Если мы рассмотрим образ ее героя Жана Сантея, то увидим, что, когда он произносит «я», это напоминает то, что Фрейд описывает как «безупречный нарциссизм». Если внимательнее всмотреться в этот образ, то мы легко установим, что в свете романа «В поисках утраченного времени» он представляет собой непрестанную ложь, ложь, быть может, еще невидимую, но тем более ложную, чем с большей «искренностью» она проявляется.
Жан Сантей чрезвычайно заинтересован самим собой, тем, какое впечатление он производит на других; а это впечатление -всегда самое лучшее... Исключение составляют несколько снобов, огорченных его успехами в свете до такой степени, что они зеленеют от зависти. Жан Сантей экспериментирует с желанием - это не такой опыт, без которого столь блестящий молодой человек желал бы обойтись, - но его желание никогда не выходит за пределы заколдованного круга, центр которого - он сам.
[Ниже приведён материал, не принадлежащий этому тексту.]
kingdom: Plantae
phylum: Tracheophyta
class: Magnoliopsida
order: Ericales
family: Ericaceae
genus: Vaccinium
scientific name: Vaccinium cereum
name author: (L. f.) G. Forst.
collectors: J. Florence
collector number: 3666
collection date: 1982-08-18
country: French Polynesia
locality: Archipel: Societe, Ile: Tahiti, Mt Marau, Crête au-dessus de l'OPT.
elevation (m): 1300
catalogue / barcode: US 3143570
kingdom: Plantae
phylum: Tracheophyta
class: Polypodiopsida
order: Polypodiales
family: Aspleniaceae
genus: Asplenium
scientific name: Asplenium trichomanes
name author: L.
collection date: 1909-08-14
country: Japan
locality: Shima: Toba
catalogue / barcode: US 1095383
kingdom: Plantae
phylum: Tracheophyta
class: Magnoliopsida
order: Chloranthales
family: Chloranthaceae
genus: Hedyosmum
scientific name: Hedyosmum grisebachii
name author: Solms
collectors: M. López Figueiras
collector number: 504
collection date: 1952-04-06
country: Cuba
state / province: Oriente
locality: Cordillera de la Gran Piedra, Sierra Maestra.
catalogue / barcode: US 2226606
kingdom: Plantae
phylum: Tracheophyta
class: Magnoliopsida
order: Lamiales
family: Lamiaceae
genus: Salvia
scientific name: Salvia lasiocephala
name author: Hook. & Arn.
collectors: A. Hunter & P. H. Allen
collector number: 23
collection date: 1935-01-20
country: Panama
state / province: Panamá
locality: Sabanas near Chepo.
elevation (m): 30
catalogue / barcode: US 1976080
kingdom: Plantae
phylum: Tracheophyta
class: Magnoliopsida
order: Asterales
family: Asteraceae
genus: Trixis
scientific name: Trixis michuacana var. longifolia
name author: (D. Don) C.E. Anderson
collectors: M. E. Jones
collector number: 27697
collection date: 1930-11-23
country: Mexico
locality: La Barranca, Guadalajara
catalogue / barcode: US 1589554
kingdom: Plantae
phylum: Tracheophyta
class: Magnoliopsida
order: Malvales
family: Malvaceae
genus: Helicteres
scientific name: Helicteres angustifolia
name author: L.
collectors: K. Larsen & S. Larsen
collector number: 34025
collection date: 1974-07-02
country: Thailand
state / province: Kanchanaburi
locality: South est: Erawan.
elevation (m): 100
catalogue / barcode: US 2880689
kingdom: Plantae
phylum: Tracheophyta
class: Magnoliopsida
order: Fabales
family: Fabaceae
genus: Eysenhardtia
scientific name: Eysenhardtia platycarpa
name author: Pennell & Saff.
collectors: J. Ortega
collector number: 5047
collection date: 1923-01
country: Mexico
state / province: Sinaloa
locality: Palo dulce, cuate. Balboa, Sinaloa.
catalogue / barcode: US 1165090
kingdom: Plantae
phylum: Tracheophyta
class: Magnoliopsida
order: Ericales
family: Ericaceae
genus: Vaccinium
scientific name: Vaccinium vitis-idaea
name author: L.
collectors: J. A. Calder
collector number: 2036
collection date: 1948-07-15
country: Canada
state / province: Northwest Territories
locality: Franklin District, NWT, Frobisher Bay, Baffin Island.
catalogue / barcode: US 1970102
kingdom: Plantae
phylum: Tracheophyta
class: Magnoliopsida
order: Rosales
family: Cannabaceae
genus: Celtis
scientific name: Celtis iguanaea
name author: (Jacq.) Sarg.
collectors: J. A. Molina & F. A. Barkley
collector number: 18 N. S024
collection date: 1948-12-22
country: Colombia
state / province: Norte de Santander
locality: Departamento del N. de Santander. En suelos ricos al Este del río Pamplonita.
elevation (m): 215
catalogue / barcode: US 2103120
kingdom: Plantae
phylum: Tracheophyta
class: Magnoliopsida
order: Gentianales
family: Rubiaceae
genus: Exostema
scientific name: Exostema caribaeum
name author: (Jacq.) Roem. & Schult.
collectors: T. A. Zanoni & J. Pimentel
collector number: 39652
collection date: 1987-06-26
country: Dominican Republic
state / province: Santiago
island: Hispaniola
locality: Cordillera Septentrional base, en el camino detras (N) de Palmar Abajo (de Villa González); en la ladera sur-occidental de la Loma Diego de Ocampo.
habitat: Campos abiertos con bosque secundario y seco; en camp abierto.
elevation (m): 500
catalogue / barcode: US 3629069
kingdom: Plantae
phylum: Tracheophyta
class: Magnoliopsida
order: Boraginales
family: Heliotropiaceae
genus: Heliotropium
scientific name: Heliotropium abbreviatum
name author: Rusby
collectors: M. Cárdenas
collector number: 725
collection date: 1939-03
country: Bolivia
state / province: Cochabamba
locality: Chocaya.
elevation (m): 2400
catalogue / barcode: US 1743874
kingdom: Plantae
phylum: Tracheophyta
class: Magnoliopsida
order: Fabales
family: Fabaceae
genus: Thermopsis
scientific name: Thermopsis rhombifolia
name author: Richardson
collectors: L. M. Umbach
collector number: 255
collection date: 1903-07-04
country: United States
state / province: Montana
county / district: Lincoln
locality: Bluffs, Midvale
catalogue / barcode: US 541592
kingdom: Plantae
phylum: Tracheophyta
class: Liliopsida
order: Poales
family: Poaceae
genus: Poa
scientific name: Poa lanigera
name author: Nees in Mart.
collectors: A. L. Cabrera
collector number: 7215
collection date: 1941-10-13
Девушка, в которую он влюбляется, принадлежит к той же среде, что и он; у нее столь же утонченные вкусы, те же идеалистические устремления.
Жан - завсегдатай самых аристократичных мест, однако посещает их не из снобизма, ибо терпеть не может снобов, а из естественной тяги к некоторым людям, чьи взгляды, интеллектуальные и эстетические предпочтения и т.п. он разделяет, к людям, на которых он, в общем, слишком похож, чтобы не испытывать к ним спонтанной симпатии.
В центральном для романа образе Жана Сантея совершенно очевидно показан тот тип Я, который действует сообразно законам фрейдовского нарциссизма, особенно нарциссизма, приписываемого художнику. Индивидуальное Я нам представлено как истинный источник всякого духовного и поэтического богатства: это Я преображает все вещи, сообщая им некую эфемерную красоту, которая в действительности исходит лишь от него и только ему принадлежит.